Manis dan miris

"Apa?" tanya Zidan heran.

"Hijab saya, Pak. Ketinggalan di ruangan Pak Zidan," ucap Sansan menggigit bibir bawahnya.

Zidan menghela napas pelan, lalu mengeluarkan HP-nya. Zidan lalu menghubungi satpam dan menyuruhnya mengantarkan hijab Sansan yang berada di ruangannya.

Tak lama kemudian, seseorang mengetuk kaca mobil Zidan. Ternyata bukan satpam yang mengantarkan hijab Sansan, melainkan Ragib.

Sansan menurunkan kaca di sebelahnya, menampakkan muka Ragib.

"Ini hijab lo," ucap Ragib.

"Makasih, Ra."

"Lain kali jangan ribut lagi sama itik semok kayak gitu."

"Iya-iya."

"Ya udah, gue masuk lagi. Ehm, Pak, saya izin ke dalam," ucap Ragib menyapa Zidan yang dibalas

anggukan oleh pria itu.

Setelah itu, mobil Zidan pun melaju meninggalkan parkiran. Seperti permintaan Sansan, ke kafe terlebih dahulu untuk mengisi perut.

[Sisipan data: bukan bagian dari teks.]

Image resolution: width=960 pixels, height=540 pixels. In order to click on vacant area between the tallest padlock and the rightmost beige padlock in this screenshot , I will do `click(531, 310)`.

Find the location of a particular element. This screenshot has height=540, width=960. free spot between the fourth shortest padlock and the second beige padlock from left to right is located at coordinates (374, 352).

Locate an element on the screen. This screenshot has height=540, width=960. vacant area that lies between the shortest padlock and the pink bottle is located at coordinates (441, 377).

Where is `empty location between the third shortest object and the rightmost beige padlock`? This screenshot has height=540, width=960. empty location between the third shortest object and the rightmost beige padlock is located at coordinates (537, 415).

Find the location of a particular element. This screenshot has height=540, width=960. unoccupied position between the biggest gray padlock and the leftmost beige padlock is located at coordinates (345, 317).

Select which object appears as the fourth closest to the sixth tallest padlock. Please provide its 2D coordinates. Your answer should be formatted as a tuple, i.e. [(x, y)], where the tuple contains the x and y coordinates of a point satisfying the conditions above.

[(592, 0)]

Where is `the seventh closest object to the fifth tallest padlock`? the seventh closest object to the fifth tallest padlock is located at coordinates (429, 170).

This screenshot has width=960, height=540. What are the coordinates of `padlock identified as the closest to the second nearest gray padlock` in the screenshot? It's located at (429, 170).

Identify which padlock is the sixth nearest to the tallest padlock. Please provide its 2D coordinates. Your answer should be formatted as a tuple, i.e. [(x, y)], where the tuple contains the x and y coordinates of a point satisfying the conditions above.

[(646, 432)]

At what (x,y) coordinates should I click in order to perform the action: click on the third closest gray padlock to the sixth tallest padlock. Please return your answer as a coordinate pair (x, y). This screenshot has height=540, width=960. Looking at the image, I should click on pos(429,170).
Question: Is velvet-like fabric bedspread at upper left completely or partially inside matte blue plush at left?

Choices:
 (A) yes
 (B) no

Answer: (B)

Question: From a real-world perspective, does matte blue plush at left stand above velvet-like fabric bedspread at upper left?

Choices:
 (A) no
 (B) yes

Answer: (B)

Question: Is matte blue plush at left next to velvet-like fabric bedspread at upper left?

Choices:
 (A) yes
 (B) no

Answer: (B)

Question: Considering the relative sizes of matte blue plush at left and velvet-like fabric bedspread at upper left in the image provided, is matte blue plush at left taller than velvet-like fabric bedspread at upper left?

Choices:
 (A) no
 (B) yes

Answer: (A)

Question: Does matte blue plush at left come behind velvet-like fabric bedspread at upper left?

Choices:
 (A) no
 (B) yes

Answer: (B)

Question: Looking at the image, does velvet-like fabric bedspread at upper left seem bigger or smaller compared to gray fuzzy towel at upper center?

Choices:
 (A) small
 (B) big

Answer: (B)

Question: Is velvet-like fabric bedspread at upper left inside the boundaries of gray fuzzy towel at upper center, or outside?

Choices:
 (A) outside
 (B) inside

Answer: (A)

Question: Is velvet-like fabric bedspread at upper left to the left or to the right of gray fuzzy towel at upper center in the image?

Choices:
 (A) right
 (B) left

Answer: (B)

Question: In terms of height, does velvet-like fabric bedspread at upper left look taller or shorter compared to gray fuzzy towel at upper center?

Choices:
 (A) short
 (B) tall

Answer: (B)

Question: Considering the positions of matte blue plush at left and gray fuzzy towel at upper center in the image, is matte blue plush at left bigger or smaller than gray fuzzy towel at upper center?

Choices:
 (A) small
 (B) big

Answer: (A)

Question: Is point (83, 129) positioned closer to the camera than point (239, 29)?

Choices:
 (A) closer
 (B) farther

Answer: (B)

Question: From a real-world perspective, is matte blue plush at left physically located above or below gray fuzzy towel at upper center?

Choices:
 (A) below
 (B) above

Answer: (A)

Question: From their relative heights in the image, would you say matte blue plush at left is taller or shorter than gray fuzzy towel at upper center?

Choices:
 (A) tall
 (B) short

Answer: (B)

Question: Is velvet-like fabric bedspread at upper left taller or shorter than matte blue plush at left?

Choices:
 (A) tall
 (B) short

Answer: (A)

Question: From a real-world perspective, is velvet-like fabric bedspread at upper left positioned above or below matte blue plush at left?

Sansan memakai hijabnya, terpaksa Sansan hanya mengikat hijabnya ke belakang, karena tidak ada

pentul. Dalam hati Sansan waswas, apakah Zidan mengenalinya saat tidak memakai hijab tadi? Semoga saja Zidan tidak peka, karena untung saja

Sansan pun tidak memakai make up.

"Pak ...."

"Hm?"

"Pak Zidan punya mantan?" tanya Sansan, yang sebenarnya sudah tahu. Namun, Sansan belum pernah bertemu dengan mantannya Zidan.

Sansan tidak tahu saja jika Reren itu adalah Reni-—mantan Zidan.

"Kenapa nanya itu?" tanya balik Zidan

"Mau nanya aja, emang nggak boleh?"

"Nggak."

"Ish, gimana, sih," dengkus Sansan.

"Ehm ... tipe cewek Pak Zidan itu seperti apa, sih?" tanya Sansan berusaha mencari topik.

"Tidak ada."

"Ah, masa, sih, Pak? Bohong, nih, pasti!"

"Yang pasti nggak bawel kayak kamu," ucap Zidan santai. Sansan mencebik kesal.

Bibir Sansan tersenyum miring, sebenarnya ia tahu Zidan tertarik dengannya sewaktu berpenampilan seperti Sansan di club. Zidan menginginkan wanita dewasa nan menggoda.

"Saya nggak bawel, Pak, cuma doyan ngomong aja."

"Sama aja."

"Tau, ah. Pak Zidan nggak asyik, diajakin ngomong malah gitu." Sansan hendak merajuk. Zidan menoleh sebentar ke arah Sansan, kenapa istrinya itu tampak lebih menggemaskan ketika merajuk seperti itu?

Zidan mengulurkan sebelah tangannya, lalu menggenggam tangan Sansan pelan. Tentu saja membuat Sansan terkejut. Zidan menatapnya sebentar, tanpa ekspresi apa pun, Zidan kembali menghadap ke depan fokus menyetir dengan sebelah tangan masih menggenggam Sansan.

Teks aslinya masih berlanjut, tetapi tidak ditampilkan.